— Я неделями носил с собой кольцо, выжидая подходящего момента и набираясь смелости, чтобы спросить Оливию, согласна ли она выйти за меня замуж. И вот однажды мы были в Вест-Энде и смотрели пьесу «Как важно быть серьезным». Помню, от смеха оба держались за животы. Потом отправились обедать в ресторан «Джозеф Шики». Я чувствовал: лучшей возможности мне не представится. Из ресторана я повез Оливию туда, где она жила. Она пригласила меня выпить «на сон грядущий». Тогда я достал коробочку с кольцом, а все остальное, как говорится, уже достояние истории.
— Как романтично! — захлопала в ладоши Эмми.
Увы, Дэвид тут же поумерил ее восторг, угрюмо добавив:
— Теперь это уже точно достояние истории.

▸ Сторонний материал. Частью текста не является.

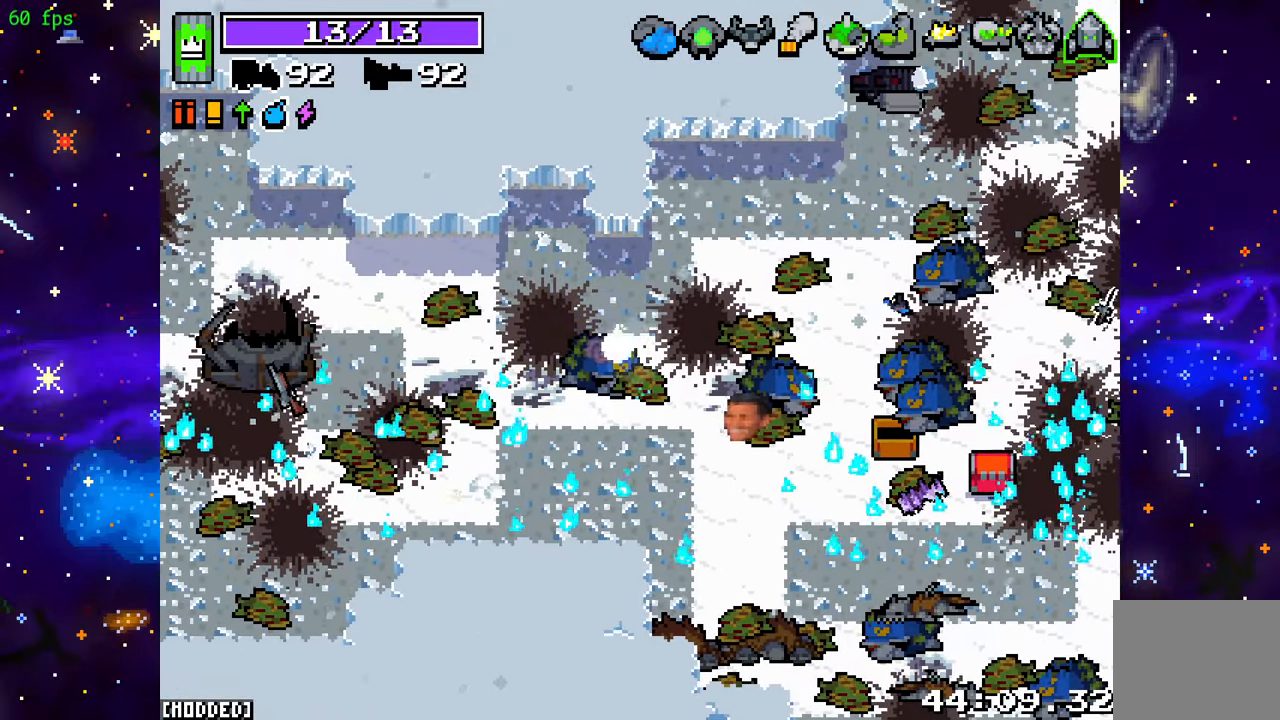
{"buttons": [], "left_stick": "center", "right_stick": "center", "events": []}
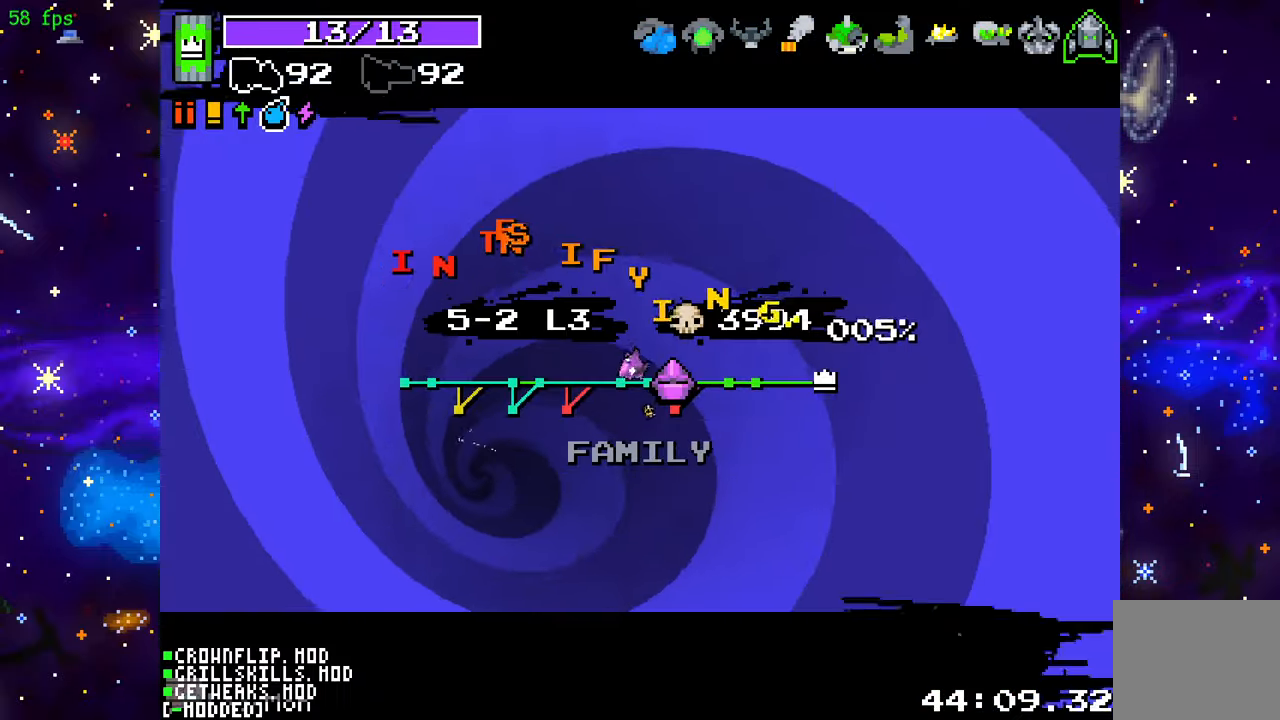
{"buttons": [], "left_stick": "center", "right_stick": "center", "events": []}
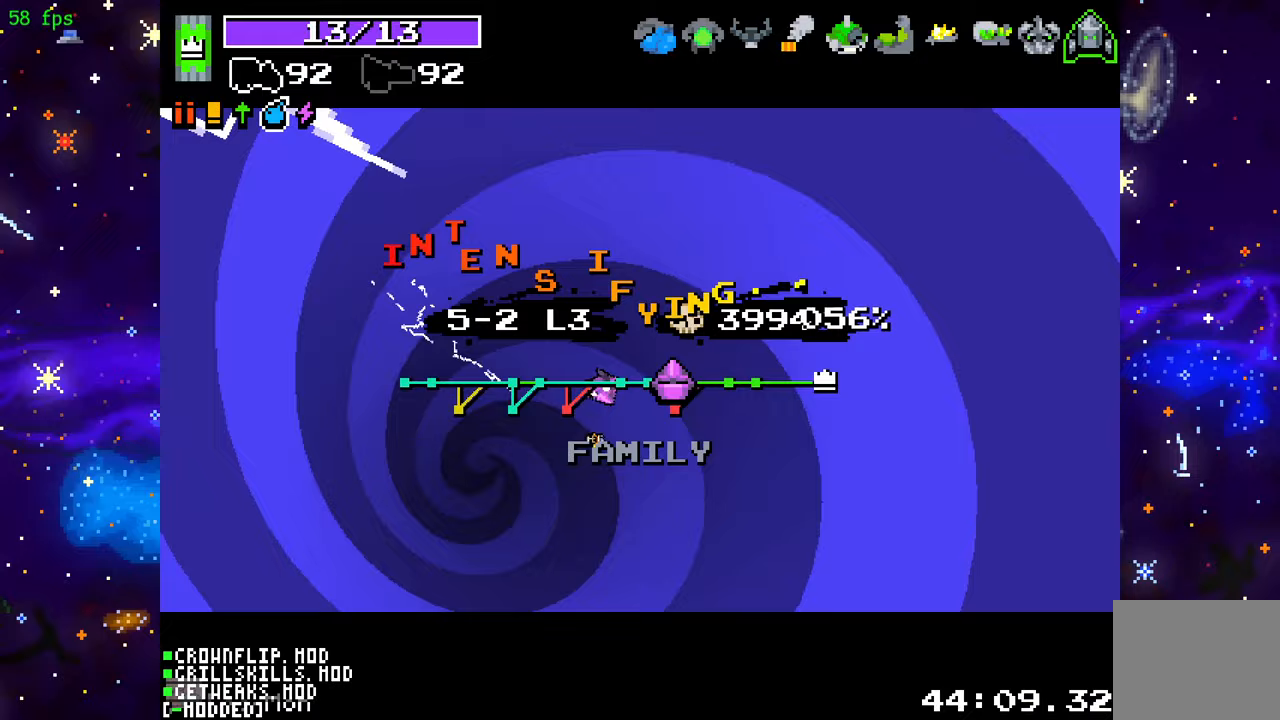
{"buttons": [], "left_stick": "center", "right_stick": "center", "events": []}
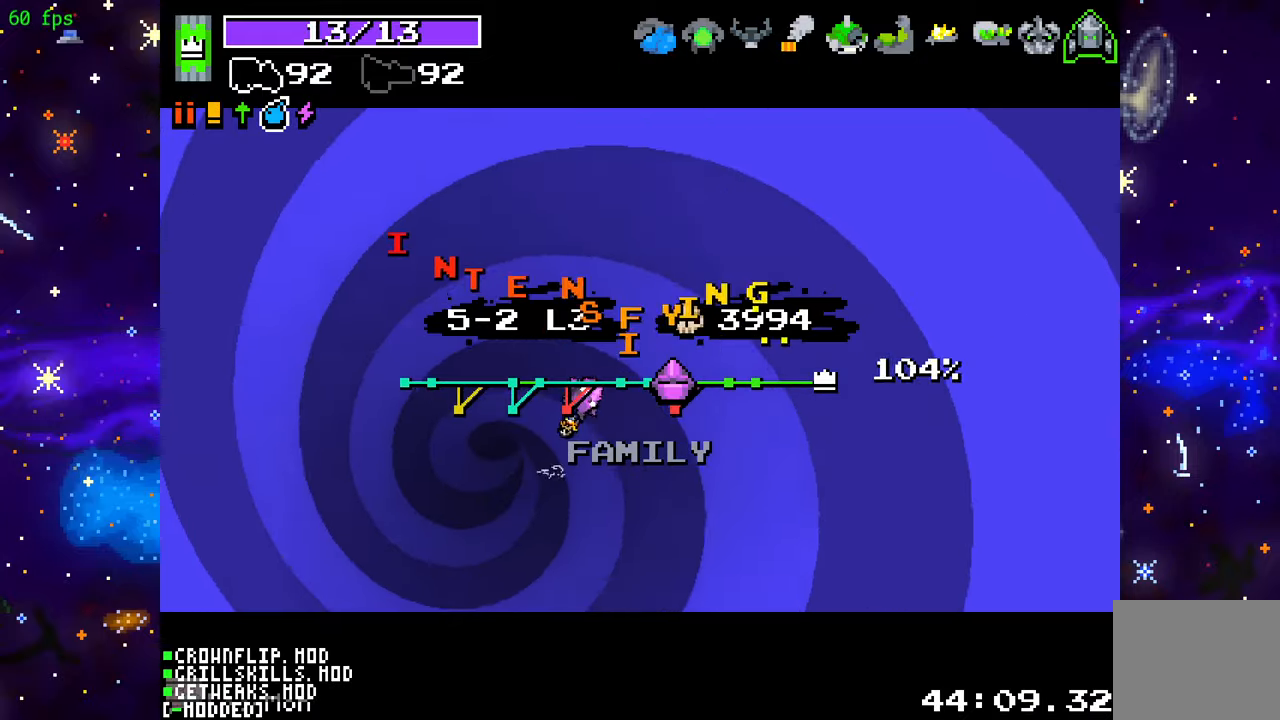
{"buttons": [], "left_stick": "center", "right_stick": "center", "events": []}
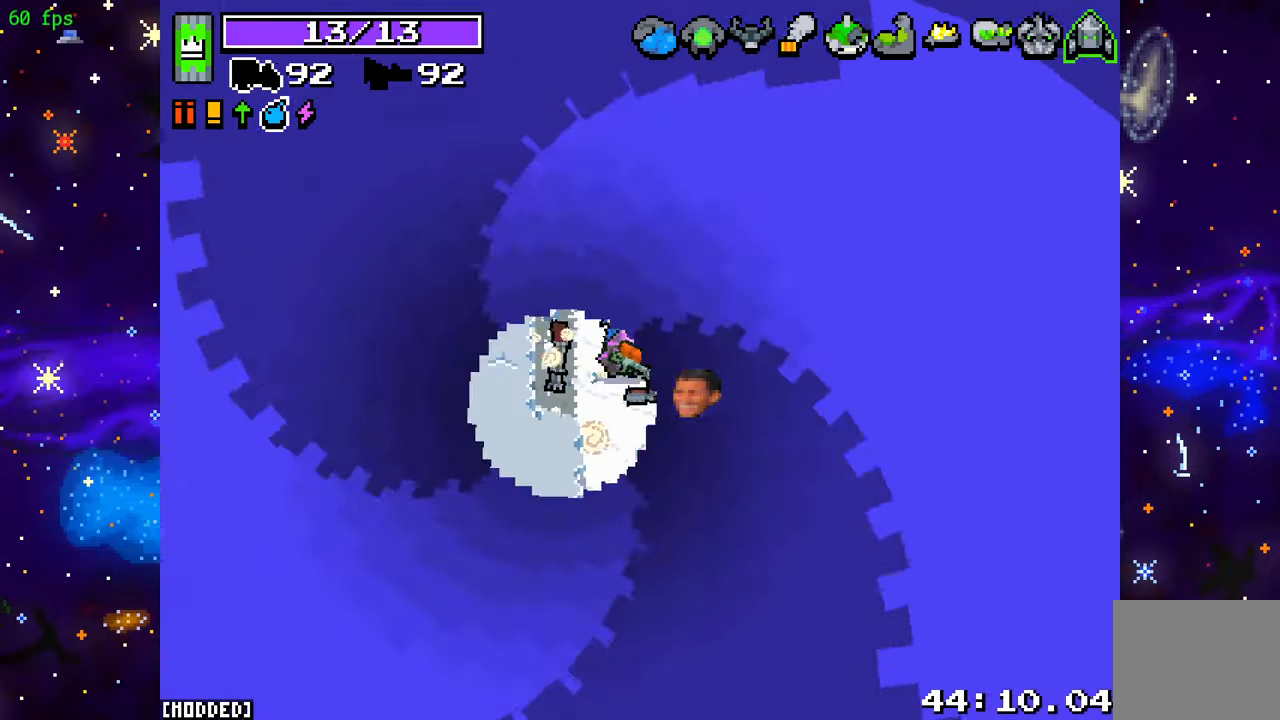
{"buttons": [], "left_stick": "down", "right_stick": "down", "events": [[100, "left_stick", "down"], [233, "right_stick", "down"]]}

— Обожаю эту пьесу! — сказала Айона. — Бедняге Оскару Уайльду жилось куда тяжелее, чем нам. Это ведь в той пьесе кто-то оставил сумку с младенцем на вокзале Виктория?
Эмми показалось, что Айона чем-то похожа на леди Брэкнелл, но она сочла за благо не высказывать этого вслух.
— Айона, вы уверены, что в вашей сумке нет младенца? — спросил Санджей. — По-моему, у вас там есть все мыслимое и немыслимое.
— Дерзкий мальчишка! — возмутилась Айона, делая вид, что сейчас дернет его за ухо. — Младенцев у меня там точно нет. Но зато есть баночка крема от потницы. Великолепно разглаживает морщины.
— А у меня через две недели очередная годовщина свадьбы, — сообщил Дэвид. — Почти сорок лет.
— Так почему бы вам снова не сводить Оливию в «Джозеф Шики»? — предложила Айона. — Уверена, что ресторан существует до сих пор. Напомните жене о том времени, когда ее захлестывали те же чувства к вам, какие Эмми сейчас испытывает к Тоби.
— Вам обязательно надо это сделать, Дэвид. Как говорят: «Ничто не кончено, пока поет толстуха». Айона, я ничего не перепутал? — спросил Санджей, и Эмми удивилась, почему он вдруг стал таким грустным.
Как хорошо, что рабочий день не начался сегодня с какого-нибудь совещания. Эмми целых два часа рассказывала сослуживицам о помолвке. Те ахали, глядя на кольцо, и были возбуждены не меньше, чем она. Даже Джоуи не испортил ей праздник, сделав вид, что его не пугает перспектива лишиться еще одной ценной сотрудницы, ушедшей в декретный отпуск.
Наслушавшись поздравлений и пожеланий, Эмми наконец-то уселась за рабочий стол и стала просматривать электронную почту. «ТВОЯ ХОРОШАЯ НОВОСТЬ!» — значилось в теме одного из них. Эмми, улыбавшаяся во весь рот в предвкушении очередного поздравления, оказалась абсолютно неподготовленной к тому, что там обнаружила:
ТЫ НЕ ЗАСЛУЖИВАЕШЬ ТАКОГО МУЖЧИНУ.
ДРУГ
САНДЖЕЙ
Неужели и торговый автомат ополчился на него? Проклятая машина проглотила все монеты Санджея, но упорно отказывалась выдать ему шоколадный батончик «Марс», которым он надеялся заглушить голод. Сегодня из-за работы он снова пропустил обеденный перерыв.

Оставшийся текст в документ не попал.